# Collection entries

○ ○ ○ ○ ○ ○ ○

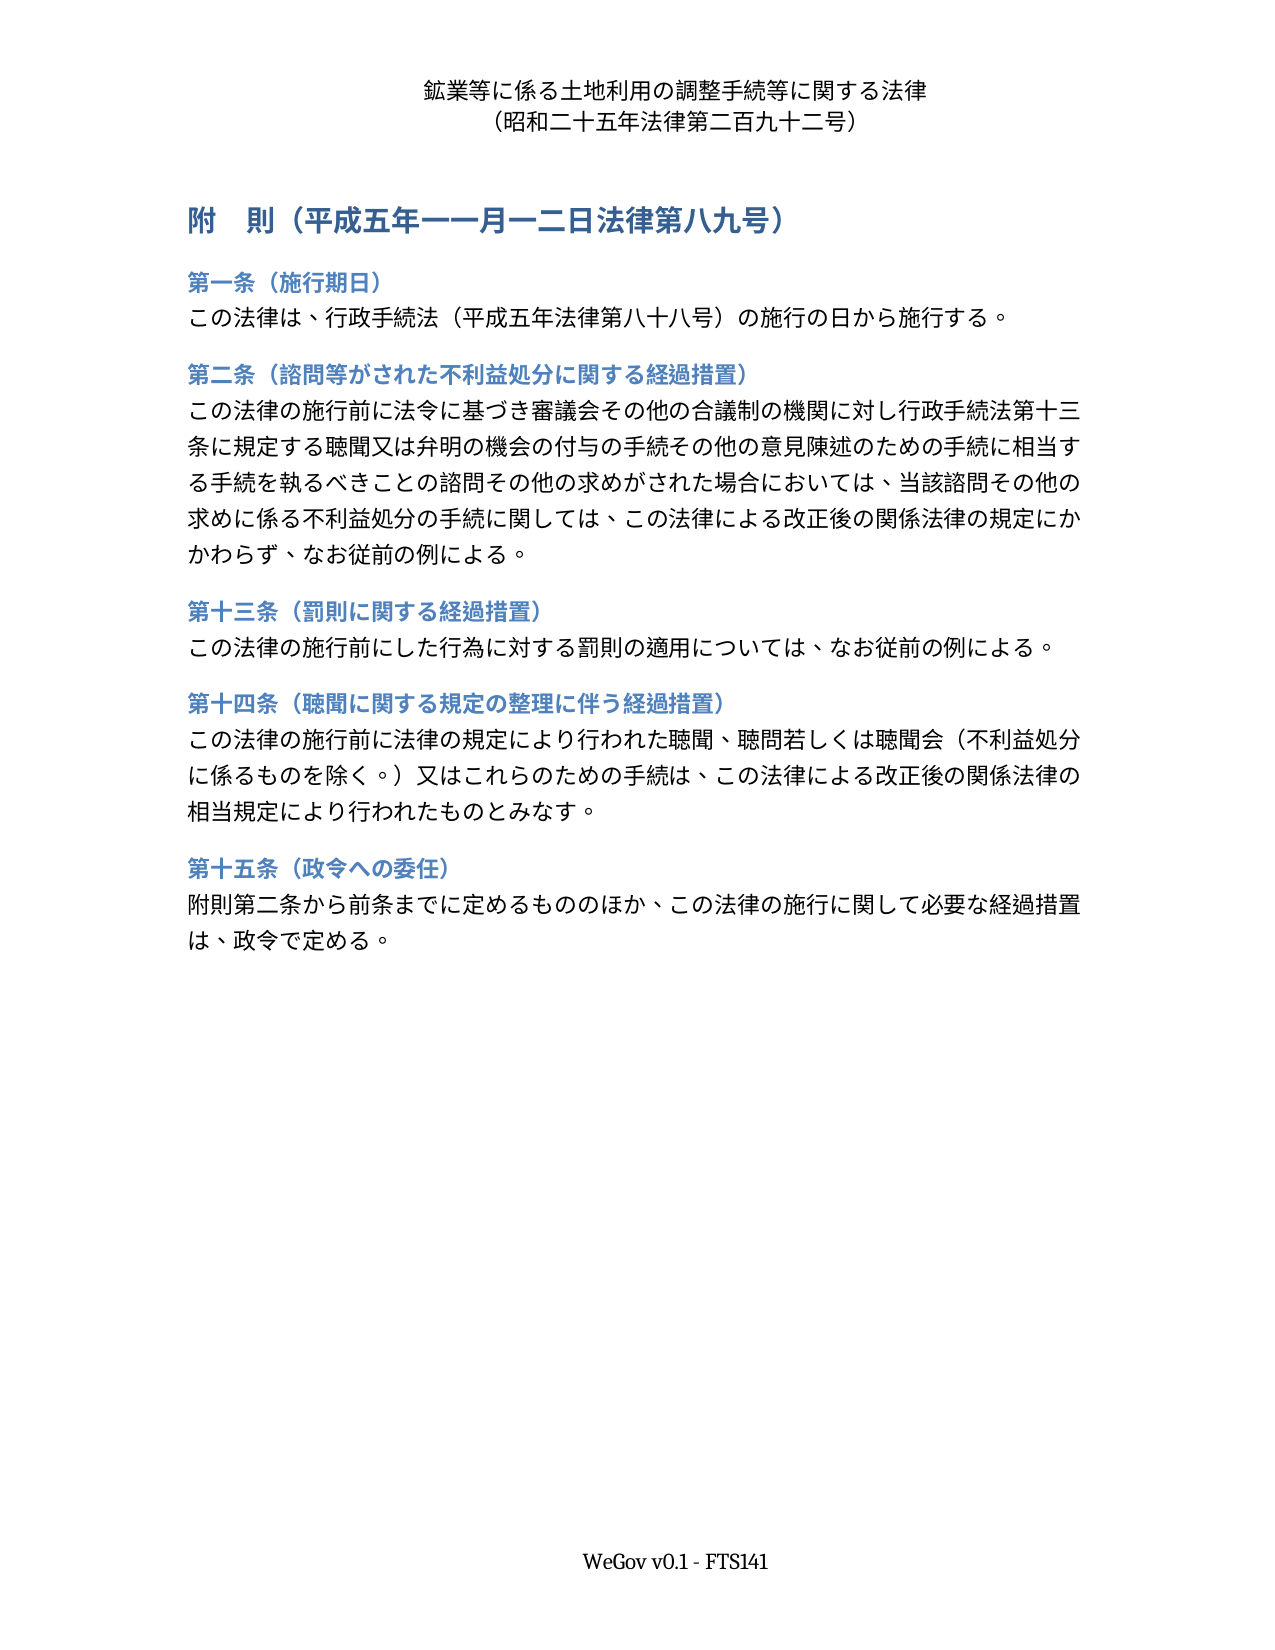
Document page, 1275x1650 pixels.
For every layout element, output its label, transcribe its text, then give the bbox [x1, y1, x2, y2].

subtitle 第十三条（罰則に関する経過措置） [187, 596, 1087, 627]
text この法律の施行前に法令に基づき審議会その他の合議制の機関に対し行政手続法第十三条に規定する聴聞又は弁明の機会の付与の手続その他の意見陳述のための手続に相当する手続を執るべきことの諮問その他の求めがされた場合においては、当該諮問その他の求めに係る不利益処分の手続に関しては、この法律による改正後の関係法律の規定にかかわらず、なお従前の例による。 [187, 395, 1087, 570]
subtitle 第十五条（政令への委任） [187, 853, 1087, 884]
subtitle 第十四条（聴聞に関する規定の整理に伴う経過措置） [187, 688, 1087, 719]
text 附則第二条から前条までに定めるもののほか、この法律の施行に関して必要な経過措置は、政令で定める。 [187, 889, 1087, 956]
subtitle 第一条（施行期日） [187, 266, 1087, 298]
text この法律は、行政手続法（平成五年法律第八十八号）の施行の日から施行する。 [187, 302, 1087, 334]
subtitle 第二条（諮問等がされた不利益処分に関する経過措置） [187, 359, 1087, 390]
text この法律の施行前に法律の規定により行われた聴聞、聴問若しくは聴聞会（不利益処分に係るものを除く。）又はこれらのための手続は、この法律による改正後の関係法律の相当規定により行われたものとみなす。 [187, 724, 1087, 827]
subtitle 附 則（平成五年一一月一二日法律第八九号） [187, 200, 1087, 240]
text この法律の施行前にした行為に対する罰則の適用については、なお従前の例による。 [187, 632, 1087, 663]
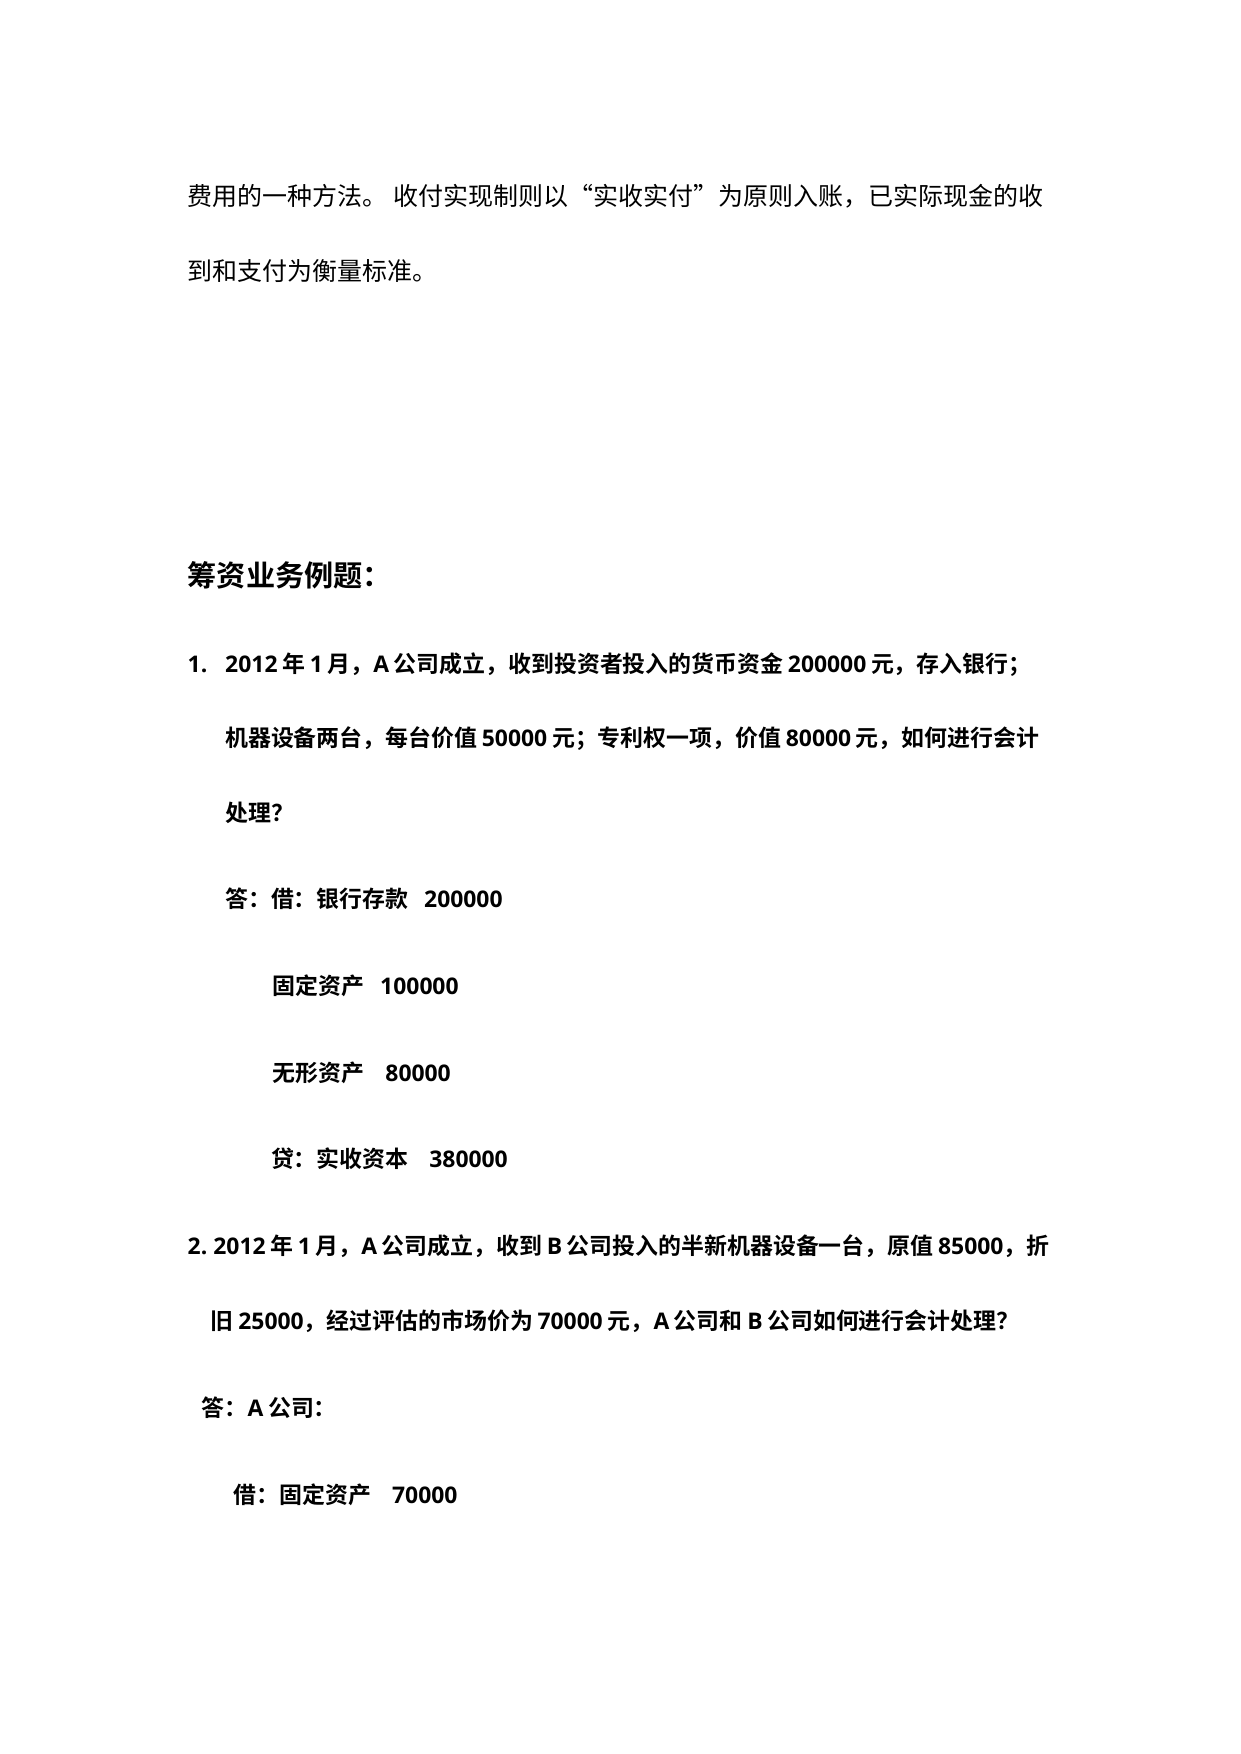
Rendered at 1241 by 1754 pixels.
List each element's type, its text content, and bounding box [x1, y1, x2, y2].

list 2012年1月，A公司成立，收到投资者投入的货币资金200000元，存入银行；机器设备两台，每台价值50000元；专利权一项，价值80000元，如何进行会计处理？ [187, 629, 1053, 844]
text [187, 162, 1053, 302]
list 答：借：银行存款 200000 [225, 866, 1053, 931]
text 借：固定资产 70000 [187, 1462, 1053, 1527]
text 答：A公司： [187, 1373, 1053, 1438]
list 贷：实收资本 380000 [225, 1126, 1053, 1191]
text 筹资业务例题： [187, 542, 1053, 607]
list 无形资产 80000 [225, 1039, 1053, 1104]
text 2. 2012年1月，A公司成立，收到B公司投入的半新机器设备一台，原值85000，折旧25000，经过评估的市场价为70000元，A公司和B公司如何进行会计处理？ [187, 1212, 1053, 1352]
list 固定资产 100000 [225, 952, 1053, 1017]
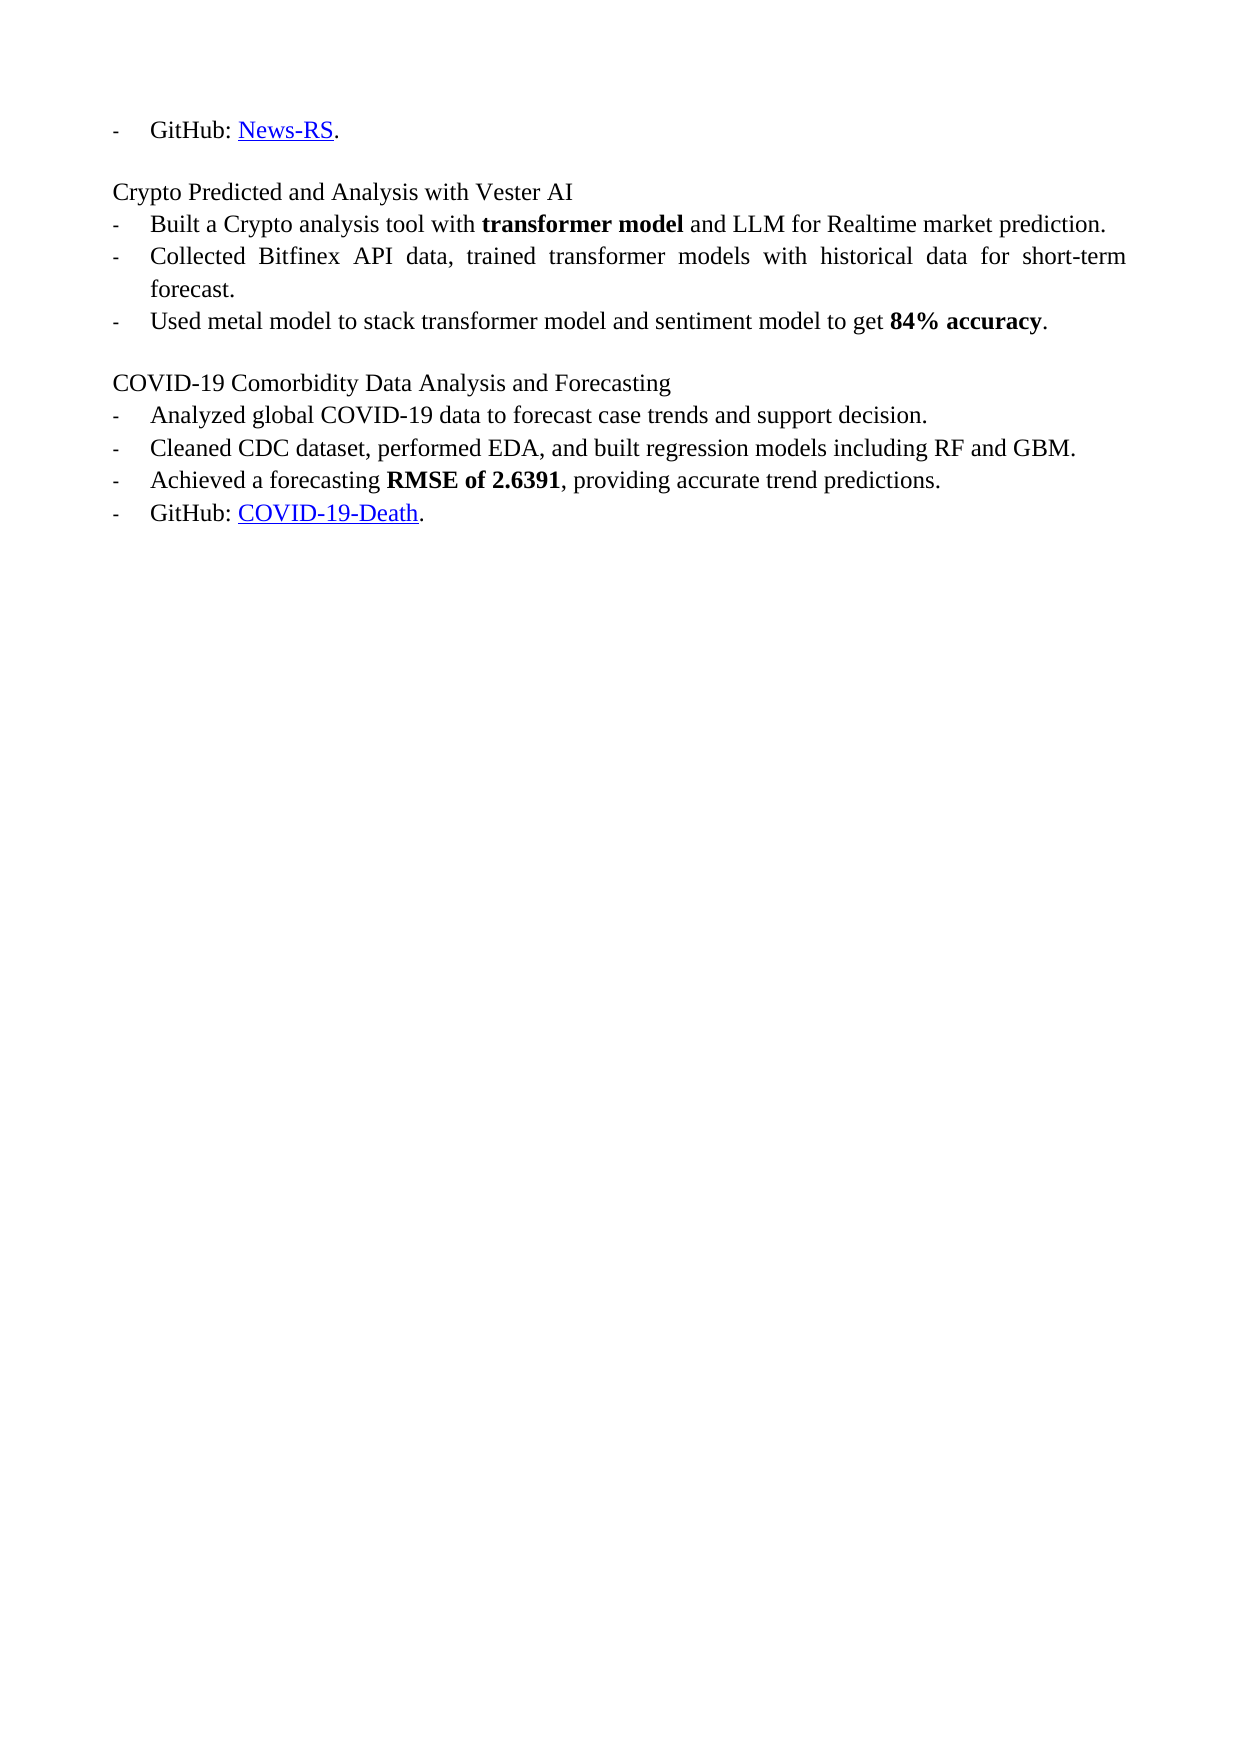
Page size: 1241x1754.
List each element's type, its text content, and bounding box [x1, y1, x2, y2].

text Crypto Predicted and Analysis with Vester AI [112, 175, 1128, 207]
list Analyzed global COVID-19 data to forecast case trends and support decision. [112, 399, 1128, 432]
list Used metal model to stack transformer model and sentiment model to get 84% accuracy. [112, 305, 1128, 337]
list Built a Crypto analysis tool with transformer model and LLM for Realtime market prediction. [112, 207, 1128, 240]
text COVID-19 Comorbidity Data Analysis and Forecasting [112, 367, 1128, 399]
list GitHub: News-RS. [112, 113, 1128, 146]
list Achieved a forecasting RMSE of 2.6391, providing accurate trend predictions. [112, 464, 1128, 497]
list Cleaned CDC dataset, performed EDA, and built regression models including RF and GBM. [112, 432, 1128, 464]
list Collected Bitfinex API data, trained transformer models with historical data for short-term forecast. [112, 240, 1128, 305]
list GitHub: COVID-19-Death. [112, 497, 1128, 529]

○ ○ ○ ○ ○ ○ ○

# Try it
Your answer must be a copy of every line in the data above that holds the string "subtitle".

# Reply
subtitle 第十三条（罰則に関する経過措置） [187, 596, 1087, 627]
subtitle 第十五条（政令への委任） [187, 853, 1087, 884]
subtitle 第十四条（聴聞に関する規定の整理に伴う経過措置） [187, 688, 1087, 719]
subtitle 第一条（施行期日） [187, 266, 1087, 298]
subtitle 第二条（諮問等がされた不利益処分に関する経過措置） [187, 359, 1087, 390]
subtitle 附 則（平成五年一一月一二日法律第八九号） [187, 200, 1087, 240]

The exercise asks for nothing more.